Standing with God and the crushed and bleeding slave on this occasion, I will, in the name of humanity which is outraged, in the name of liberty which is fettered, in the name of the Constitution and the Bible which are disregarded and trampled upon, dare to call into question and to denounce, with all the emphasis I can command, everything that serves to perpetuate slavery – the great sin and shame of America! “I will not equivocate; I will not excuse;” I will use the severest language I can command; and yet not one word shall escape me that any man, whose judgement is not blinded by prejudice, or who is not at heart a slaveholder, shall not confess to be right and just.”

Reading Frederick Douglass Together in Brown Square, Newburyport on July 3, 2022. The statue of William Lloyd Garrison bears the words that Douglass quoted in his speech.

Standing with my face to the statue upon which were written these very words, I read them as Douglass wrote them. “I will not equivocate; I will not excuse…” and I felt those words as a punch to the chest, my body reacting to Douglass’ quoting of Garrison, who stood in front of me, grown from the soil of my town, surrounded by my family.
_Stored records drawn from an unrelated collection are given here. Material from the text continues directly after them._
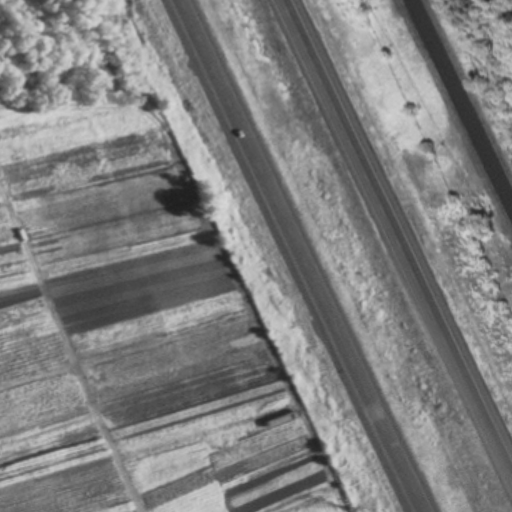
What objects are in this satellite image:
road: (462, 105)
crop: (495, 113)
road: (397, 239)
road: (297, 256)
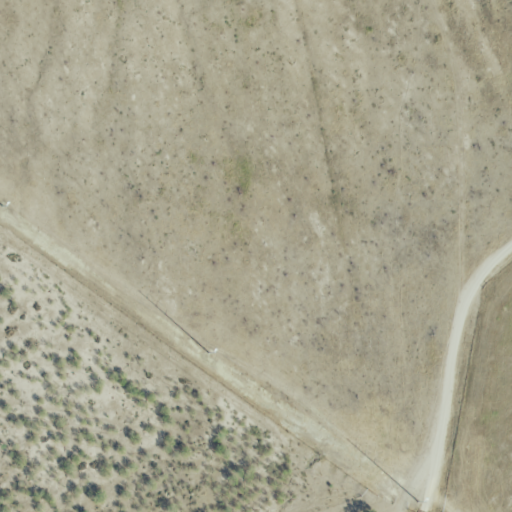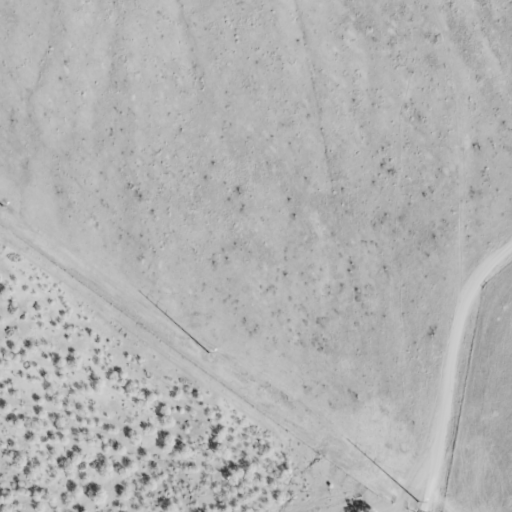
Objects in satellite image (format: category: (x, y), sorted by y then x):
power tower: (0, 205)
power tower: (206, 351)
road: (451, 371)
power tower: (417, 505)
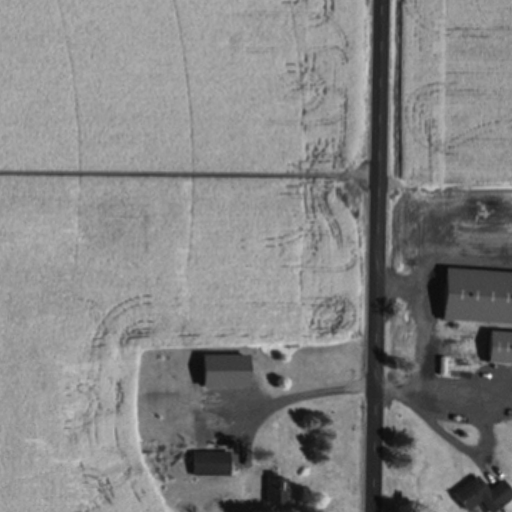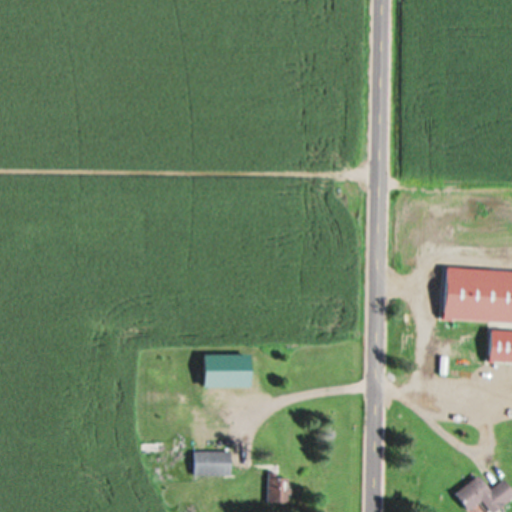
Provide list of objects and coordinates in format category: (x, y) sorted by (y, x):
road: (375, 256)
building: (480, 304)
building: (222, 369)
building: (76, 372)
building: (209, 461)
building: (275, 486)
building: (482, 493)
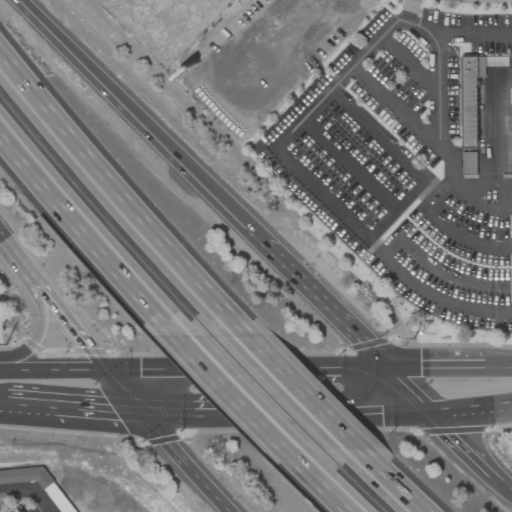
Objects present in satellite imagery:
road: (410, 21)
road: (409, 63)
road: (438, 73)
road: (340, 76)
building: (473, 94)
road: (396, 107)
road: (136, 121)
road: (351, 161)
road: (405, 161)
road: (488, 185)
road: (104, 187)
road: (484, 206)
road: (77, 226)
road: (445, 226)
road: (376, 249)
road: (19, 263)
road: (314, 296)
road: (71, 329)
road: (35, 335)
road: (374, 356)
road: (360, 364)
traffic signals: (382, 364)
road: (433, 365)
road: (498, 366)
road: (220, 367)
road: (51, 368)
traffic signals: (102, 369)
road: (285, 381)
road: (123, 390)
road: (410, 390)
road: (231, 391)
road: (2, 403)
road: (29, 405)
road: (68, 407)
road: (113, 409)
traffic signals: (144, 411)
road: (475, 411)
road: (167, 412)
road: (315, 414)
traffic signals: (438, 416)
road: (463, 440)
road: (186, 461)
road: (500, 476)
road: (388, 485)
road: (31, 489)
road: (327, 491)
road: (44, 509)
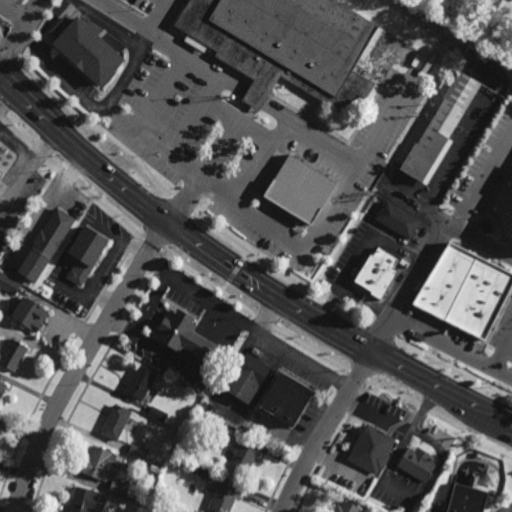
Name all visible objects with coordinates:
road: (80, 9)
road: (11, 16)
road: (157, 16)
road: (18, 31)
building: (284, 44)
building: (286, 45)
building: (85, 48)
building: (396, 48)
building: (85, 50)
road: (210, 98)
road: (89, 101)
road: (146, 124)
building: (440, 128)
building: (440, 129)
road: (316, 144)
building: (0, 172)
building: (0, 173)
building: (304, 178)
road: (221, 185)
building: (299, 189)
building: (397, 219)
building: (399, 221)
building: (506, 230)
road: (301, 242)
building: (45, 245)
building: (45, 246)
road: (358, 251)
building: (83, 255)
building: (83, 255)
road: (424, 256)
building: (377, 272)
road: (242, 273)
building: (378, 274)
building: (8, 283)
building: (8, 284)
building: (464, 290)
building: (465, 293)
road: (198, 297)
building: (29, 314)
building: (28, 315)
road: (266, 315)
building: (183, 336)
building: (185, 339)
road: (147, 343)
road: (451, 343)
road: (198, 348)
road: (282, 353)
building: (12, 355)
building: (13, 355)
road: (82, 362)
building: (246, 378)
building: (248, 378)
building: (139, 383)
building: (140, 383)
building: (2, 388)
building: (1, 389)
building: (285, 400)
building: (286, 401)
building: (157, 414)
building: (158, 414)
road: (377, 414)
building: (115, 422)
building: (115, 422)
road: (323, 431)
building: (229, 433)
road: (423, 437)
building: (371, 449)
building: (371, 450)
building: (138, 451)
building: (138, 451)
building: (242, 458)
building: (241, 460)
building: (178, 462)
building: (418, 462)
building: (416, 463)
building: (101, 464)
building: (101, 464)
road: (338, 465)
building: (153, 468)
building: (149, 476)
road: (387, 479)
building: (119, 488)
building: (122, 489)
building: (217, 489)
building: (142, 491)
building: (468, 496)
building: (223, 498)
building: (465, 499)
building: (86, 500)
building: (86, 501)
building: (346, 507)
building: (346, 507)
building: (182, 511)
Garrison, who went to prison for pointing out how Newburyport families were directly involved in the buying and selling of human beings in the United States, laying plain our community’s responsibility for the life of a woman and her three children in Kentucky in 1859.

We are working with archivists in Kentucky to ensure that these letters go to a place where they will be preserved, digitized, and available. If Ann’s children lived, if they told their children about their mother, if they know what county they lived in, if they are looking, they will find this document. But I will never forget her. This is the power of the original artifact. It will come for you. We must not equivocate. We must not excuse.